Заговоренные - страница 6



Ленивые торговцы сидели вдоль улиц, поглядывали на нас, усмехаясь, окликали громко, как глухих. Все в нас было им смешно – и белая, не просоленная потом кожа, и неуверенные взгляды рожденных не здесь, и бабушкина кружевная панамка, и мамины руки, не привыкшие к тяжелому труду, и мои глаза, синие от неба и удивления.

Только папин гордый вид и рыжая борода смотрелись, пожалуй, неплохо, а брата даже могли принять за своего – брат был смугл и красив, как молодой бог, а молодых богов здесь всегда любили.

– Пятьдесят, пятьдесят, – кричал по-русски один из них. Он бежал за нами следом уже полторы улицы, иногда обгонял, тряс кожаной сумкой перед лицами, выкрикивал разные цифры на ломаном русском, начал со ста, а теперь вот:

– Пятьдесят, пятьдесят, хороший.

Хорошим были все – и он сам, и сумка, и мы, и Город, и эти стены, но покупка сумки не входила в наши планы, хотя, конечно, это была не просто сумка, а Мечта. В ней было несколько кармашков, длинный ремешок, закрывалась она на такой замочек, который было бы здорово время от времени трогать, крутить…

– Сорок, сорок! – закричал торговец, не сбив дыхания и не потеряв равнодушного выражения лица.

Может, это профессиональная гордость, а может, восточный пофигизм, но казалось, что ему глубоко наплевать – купим мы эту сумку или нет, и от этого еще сильнее хотелось ее иметь.

Я посмотрела на мужа, муж посмотрел на торговца, тот подскочил, сумка сама прыгнула мне в руки, зашуршали бумажные деньги, торговец ухмыльнулся и пропал в жарком мареве, растворился, будто его и не было. Осталась сумка, я прижала ее к животу, в котором бултыхался крохотный Данька, и вдруг показалось, что все будет хорошо, и Бог, который главный по запискам, очень даже добрый.

Все будет хорошо, но сегодня все по-другому. Сегодня – вот она – больница – стоит на горе, в ней так много белого камня и синего стекла, что она похожа на большой корабль, который меня не ждет.

Если бы я знала, как много у меня впереди вот таких первых свиданий с незнакомыми белыми кораблями, может быть, испугалась бы и повернула обратно. Но Бог милостив, и из всех записок, которые мы вкладываем в его стены, он выбирает лишь те, в которых написано «не дай узнать своего будущего». Потому что это единственная просьба, которую он умеет выполнять.

– Шалом. Меня зовут…

Передо мной стоит доктор Шуламит Голан, у нее смуглое лицо, жесткие скулы, острый взгляд. Шуламит наплевать, как меня зовут. Позади нее маячат десять лет работы военным врачом и тысячи неординарных ситуаций, а впереди – ночное дежурство в терапии с помощником-стажером, которым оказалась я, и никому не важно, что сегодня первый день моего стажа, что на иврите я объясняюсь больше жестами, чем словами, что я всего полгода в стране, где на любое «почему» есть один ответ – «потому», а на местном – «каха».

Пожми плечами, выдохни горячее «каха» – и ты поймешь то единственное, что нужно знать о восточной философии: чтобы примирить человека и жизнь, надо испытать смерть. Ну или хотя бы первое дежурство.

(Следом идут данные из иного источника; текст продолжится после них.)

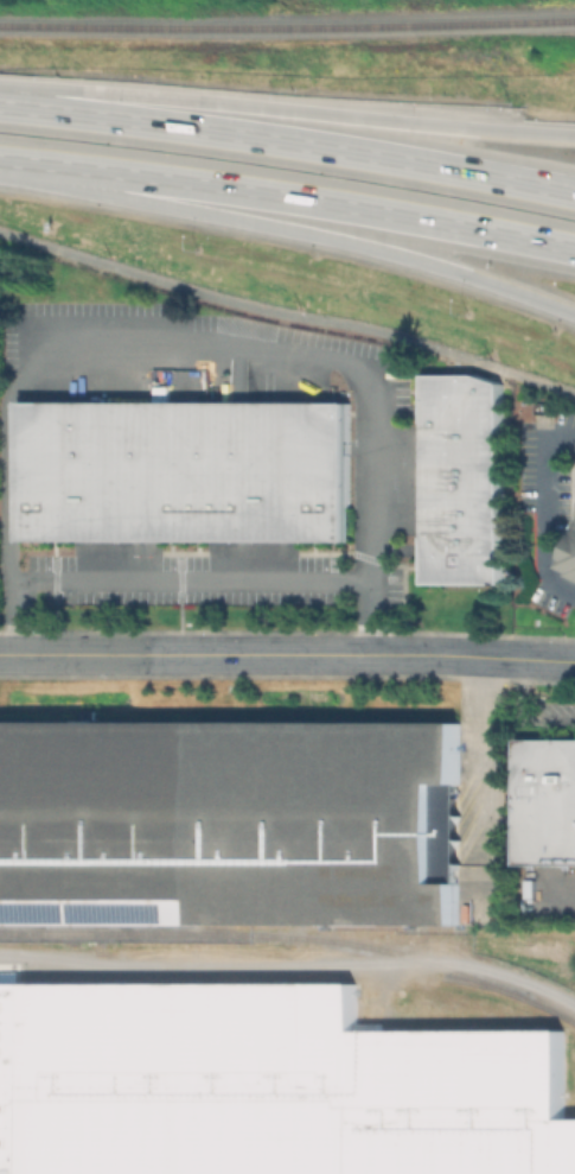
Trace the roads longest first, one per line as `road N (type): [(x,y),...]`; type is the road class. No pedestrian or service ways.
road 1 (motorway): [(574,193),(0,97)]
road 2 (tertiary): [(0,654),(574,662)]
road 3 (motorway): [(94,178),(404,264),(574,321)]
road 4 (motorway): [(94,178),(574,247)]
road 5 (motorway): [(574,130),(92,110)]

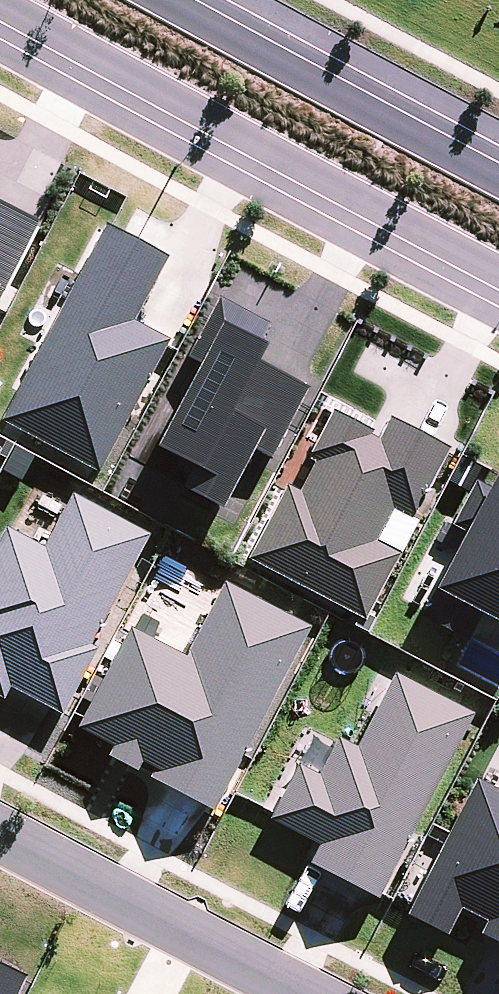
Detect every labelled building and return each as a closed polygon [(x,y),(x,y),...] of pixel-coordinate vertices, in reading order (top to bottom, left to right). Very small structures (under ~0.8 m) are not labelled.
[(39,227),(0,207),(0,303),(39,227)] [(110,231),(105,229),(2,421),(98,474),(167,350),(170,345),(134,326),(169,261),(110,231)] [(186,363),(201,370),(155,456),(193,476),(191,480),(180,499),(220,520),(230,501),(254,457),(269,465),(308,392),(261,367),(265,359),(256,354),(269,330),(218,303),(205,327),(186,363)] [(299,495),(287,488),(248,561),(364,623),(399,557),(373,543),(391,511),(413,522),(450,453),(390,421),(378,443),(371,439),(373,436),(332,414),(307,460),(315,465),(299,495)] [(479,622),(498,632),(498,476),(498,475),(497,476),(489,491),(475,484),(451,529),(465,536),(432,596),(419,620),(467,645),(479,622)] [(98,651),(90,648),(149,537),(72,497),(44,551),(5,529),(0,538),(0,700),(3,702),(10,690),(62,716),(98,651)] [(373,543),(399,557),(416,524),(413,522),(391,511),(373,543)] [(214,813),(309,630),(224,586),(198,636),(186,660),(149,641),(129,631),(82,721),(76,731),(112,750),(107,760),(135,774),(140,765),(154,772),(150,780),(214,813)] [(149,641),(186,660),(198,636),(161,617),(149,641)] [(378,903),(474,717),(394,675),(356,749),(337,740),(318,778),(297,768),(274,815),(270,822),(319,848),(308,867),(378,903)] [(475,782),(407,918),(445,939),(461,912),(486,925),(480,937),(498,948),(498,794),(475,782)] [(26,979),(0,967),(0,993),(18,993),(26,979)]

– Что ты умеешь лучше – заполнять истории болезни или брать кровь?

Шуламит смотрит на меня не мигая, словно через прицел.

Я молчу. Меня тошнит. Я не умею ни того, ни другого.

– Понятно, – ее лицо все так же бесстрастно. – Значит, будешь брать кровь. Вот тебе тележка.

Приходилось ли вам идти на собственную казнь? Я схватилась за тележку, утыканную пробирками, шприцами, иглами, листками с именами и номерами палат, и начала свое восхождение.